Heat generated by the repeating pulse discharge in EDM affects the surface of workpiece. This heat effect depends on the wave form of the pulse discharge in EDM, for example, peak value of pulse discharge current, pulse duration, duty factor, and so on.
This paper describes the relation between the electrical condition of wave form and the depth of heat effected layer of workpiece. We present fundamental data for determination of the optimum electrical condition in EDM.
We think of the radius of virtual thermal source on producing micro craters by pulse discharge. The radius is derived with due regard to the expansion of arc channel. The depth of transformed layer is calculated from the radius, and is about the same value obtained from the microvickers hardness of workpiece. And we show that the radius can be calculated from the peak value of pulse discharge current and pulse duration, so the depth of heat effected layer can be estimated.

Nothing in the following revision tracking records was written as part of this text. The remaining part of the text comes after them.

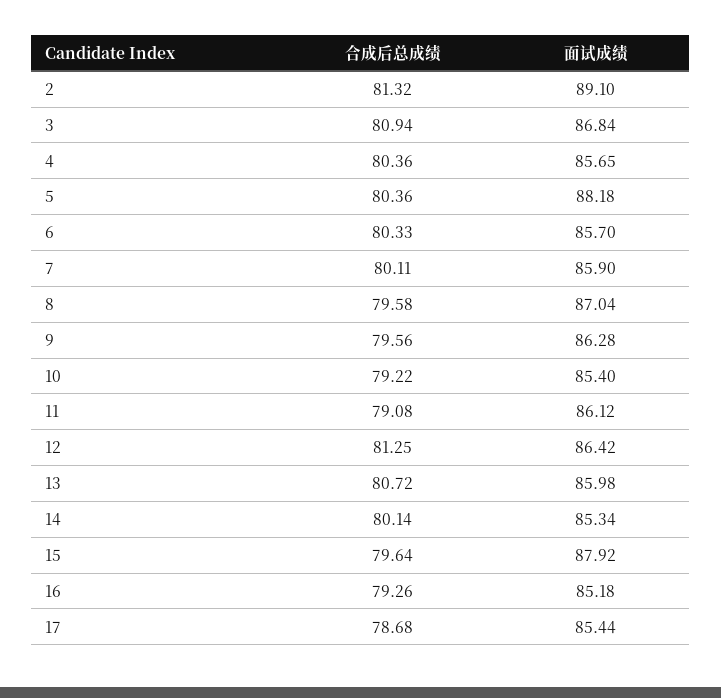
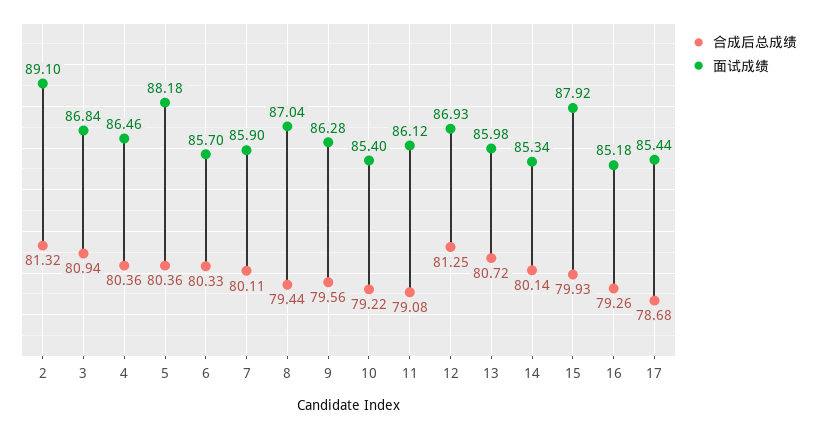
  {
    "合成后总成绩": {
      "2": 81.32,
      "3": 80.94,
      "4": 80.36,
      "5": 80.36,
      "6": 80.33,
      "7": 80.11,
-     "8": 79.58,
+     "8": 79.44,
      "9": 79.56,
      "10": 79.22,
      "11": 79.08,
      "12": 81.25,
      "13": 80.72,
      "14": 80.14,
-     "15": 79.64,
+     "15": 79.93,
      "16": 79.26,
      "17": 78.68
    },
    "面试成绩": {
      "2": 89.1,
      "3": 86.84,
-     "4": 85.65,
+     "4": 86.46,
      "5": 88.18,
      "6": 85.7,
      "7": 85.9,
      "8": 87.04,
      "9": 86.28,
      "10": 85.4,
      "11": 86.12,
-     "12": 86.42,
+     "12": 86.93,
      "13": 85.98,
      "14": 85.34,
      "15": 87.92,
      "16": 85.18,
      "17": 85.44
    }
  }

A Study on the Electrode Wear in Electrical Discharge Machining

In order to realize precision machining in EDM, it is needed to avoid the wear of an electrode. In this paper, the wear rate of an electrode, especially the edge portion of the electrode is evaluated by measuring the change of electrode shape in machining. The wear rate of the electrode on the whole is rather small at the beginning of machining. It increases in the progress of time, and reaches to a certain value which depends on the machining condition and the material of the electrode and work piece. At the beginning of machining, the bottom flat portion of the electrode expands owing to carbon layer out of the working fluid and the edge portion of the electrode wears remarkably.

Three-dimensional analysis of residual stress in EDM

The quality assurance is a important subject in Electrical Discharge Machining Especially, the stress generated on machined surface is a cause of generating of crack and residual stress, The residual stress causes decrease of fatigue strength, delayed fracture and stress corrosion which affed life and quality of the workpiece and damage reliability of the product.
In this report, according to thermal elastic/plastic theory in which the hysteresis of thermal stresses and strains accompanying distribution of temperature are calculated in order, the analysis on thermal stresses and residual stresses are developed in form of three dimensions of symmetrical axis by means of finite element method, in which the workpiece material's physical properties dependent on temperature are taken into consideration.
The problems about generation of stress in Electrical Discharge Machining are made more clear by this method then the analysis of two dimensions in the past by means of elastic theory in which the plastic strains are not taken into consideration.